My Dad stayed at mine and my wife’s apartment for the first time last night. It was something of a milestone for us. We spent more than a year living in her mother’s basement while I struggled to find work, so finally having our own place where we can really feel like an adult, married couple has been big for us. We’ve seized most every opportunity we can to show off our place, to friends, to family. Actually having someone stay the night felt like just another legitimizing stepping stone.
My father is a cyclist so much of the conversation leading up to his visit was about the prospective roads he could ride on. We live in a hilly, rural area so there were going to be a lot of options for him to choose from. As his visit approached he called again,
“You still have Mario Kart?” My Dad asked.
“Yeah, Mandi and I were playing it so it’s actually hooked up the big screen.” I replied.
“Cool, when I come up I’ll have to kick your butt again on the old Rainbow Road, son.” We bantered on for a bit before wrapping up the conversation.
When he arrived we sat and chatted for a bit. The conversation was the usual stuff we talk about. I asked him what he’s been up, he asked me about my writing and my wife how work had been. Then he asked about Mario Kart again. I led him into the living room where my dusty N64 was set up, a small row of games lined up next to it. I turned on the televison and switched on the game. It took a moment but soon the game sprang to life.
“Welcome to Mario Kart!” The game intoned in the faux Italian accent of its namesake.
“All right, man!” My Dad said excitedly. I handed him a controller and took one in hand myself. My wife sat, watching us as she finished a bit of work, a small smile on her face.

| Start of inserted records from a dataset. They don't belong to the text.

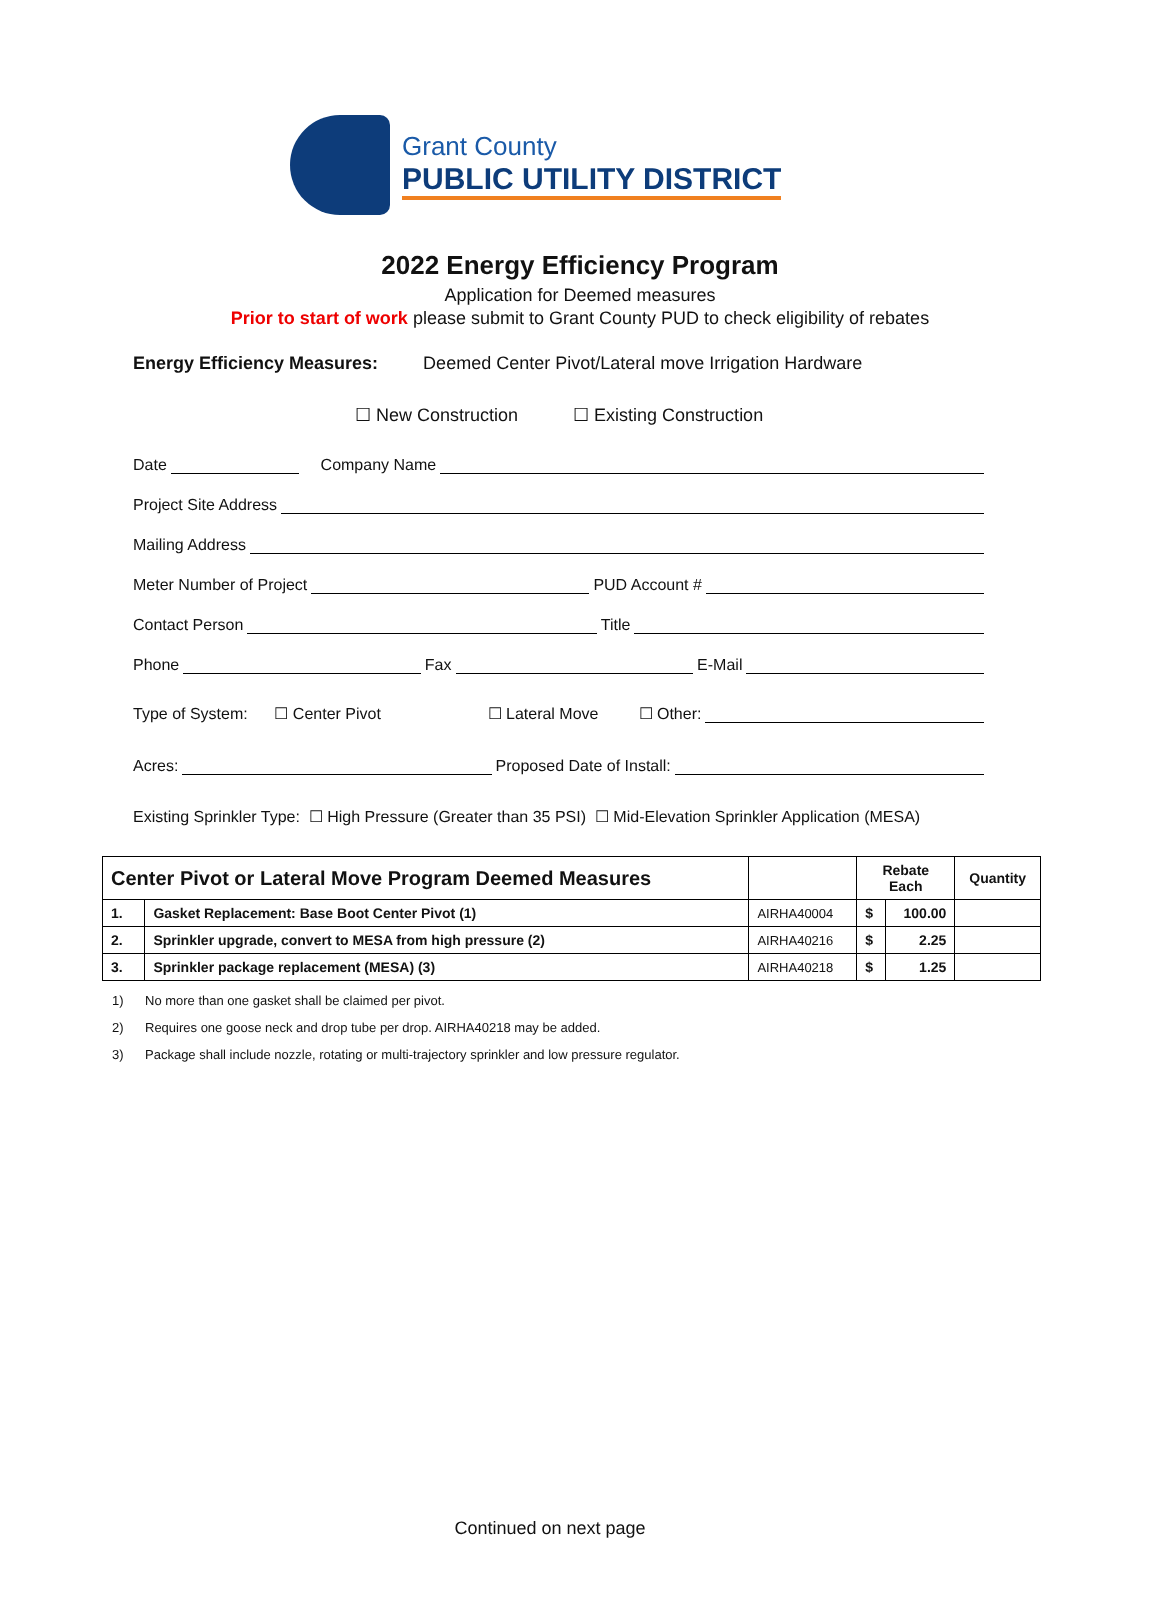Grant County
PUBLIC UTILITY DISTRICT
2022 Energy Efficiency Program
Application for Deemed measures
Prior to start of work please submit to Grant County PUD to check eligibility of rebates
Energy Efficiency Measures: Deemed Center Pivot/Lateral move Irrigation Hardware
☐ New Construction ☐ Existing Construction
Date Company Name
Project Site Address
Mailing Address
Meter Number of Project PUD Account #
Contact Person Title
Phone Fax E-Mail
Type of System: ☐ Center Pivot ☐ Lateral Move ☐ Other:
Acres: Proposed Date of Install:
Existing Sprinkler Type: ☐ High Pressure (Greater than 35 PSI) ☐ Mid-Elevation Sprinkler Application (MESA)
| Center Pivot or Lateral Move Program Deemed Measures | | | Rebate Each | | Quantity |
| --- | --- | --- | --- | --- | --- |
| 1. | Gasket Replacement: Base Boot Center Pivot (1) | AIRHA40004 | $ | 100.00 | |
| 2. | Sprinkler upgrade, convert to MESA from high pressure (2) | AIRHA40216 | $ | 2.25 | |
| 3. | Sprinkler package replacement (MESA) (3) | AIRHA40218 | $ | 1.25 | |
1) No more than one gasket shall be claimed per pivot.
2) Requires one goose neck and drop tube per drop. AIRHA40218 may be added.
3) Package shall include nozzle, rotating or multi-trajectory sprinkler and low pressure regulator.
Continued on next page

We took off into our first race. Eschewing our old tradition, he picked Luigi instead of Yoshi and I chose to play as Toad. Age it seemed had not improved my father’s virtual driving skills. Back in 1998 when the he used to play it with my sister and myself, he had never been very good. I think he won one race in all the times we played. That said, coming back to the game he was all over the place. It took a good three races before he could stop planting himself in the wall every few seconds.
But man was he having fun. I have never seen someone become so animated or grin so wide while playing a game. Everytime someone passed him, or hit him with a shell was accompanied with genuine indignance.
“That scumbag!” He’d yell. “Just you wait Kong!”
Accordingly, each victory on his part was accompanied by pure excitement. Coming to the end of a race he was dueling with Wario over the seventh place position. Rather than giving in and just accepting it as a loss, he was fighting for it as if it were first place. He was swerving about, ramming into Wario, shooting off shells with reckless abandon. When the end came and he finally passed Wario for the “win” he showed me his thumb. He had been holding the acceletor down so hard he had the honest-to-goodness beginnings of a blister going on.
In short, we had a lot of fun together. My Dad and I are by many accounts similar people. The first time my wife met him, she was amazed by how similar our mannerisms were. We’re both laid back yet temperamental. We both talk as if our tongues are in a race and if you were to describe either one of us in a single word, “goof” is what likely come to mind.
And yet, when it comes to video games things have not always gone so smoothly. I wouldn’t go so far as to say he hated video games, but I would wager that for a time he didn’t quite understand my fascination with them. My Dad is the outdoorsy type. He’s the kind of guy who spots a sunny day and uses it as an opportunity to ride his bike for fifty miles. I am not so much. I like to be at home. A sunny day is nice but then again, cloudy ones don’t leave such a glare on my screen.
For that reason, when I was growing up we didn’t often have much in common and to an extent I was convinced he didn’t really like the son he’d wound up with. So when I look back on those times when he did play games with me -often I’m sure just to spend time with his nerdy child- they are good memories. Whether it was him complaining as I threw him to his doom in Chip n Dale: Rescue Rangers or him jumping off the side of the track over and over again on Rainbow Road it makes me smile.
Every child should grow up with good memories of their parents, and I am grateful that I am blessed to have that.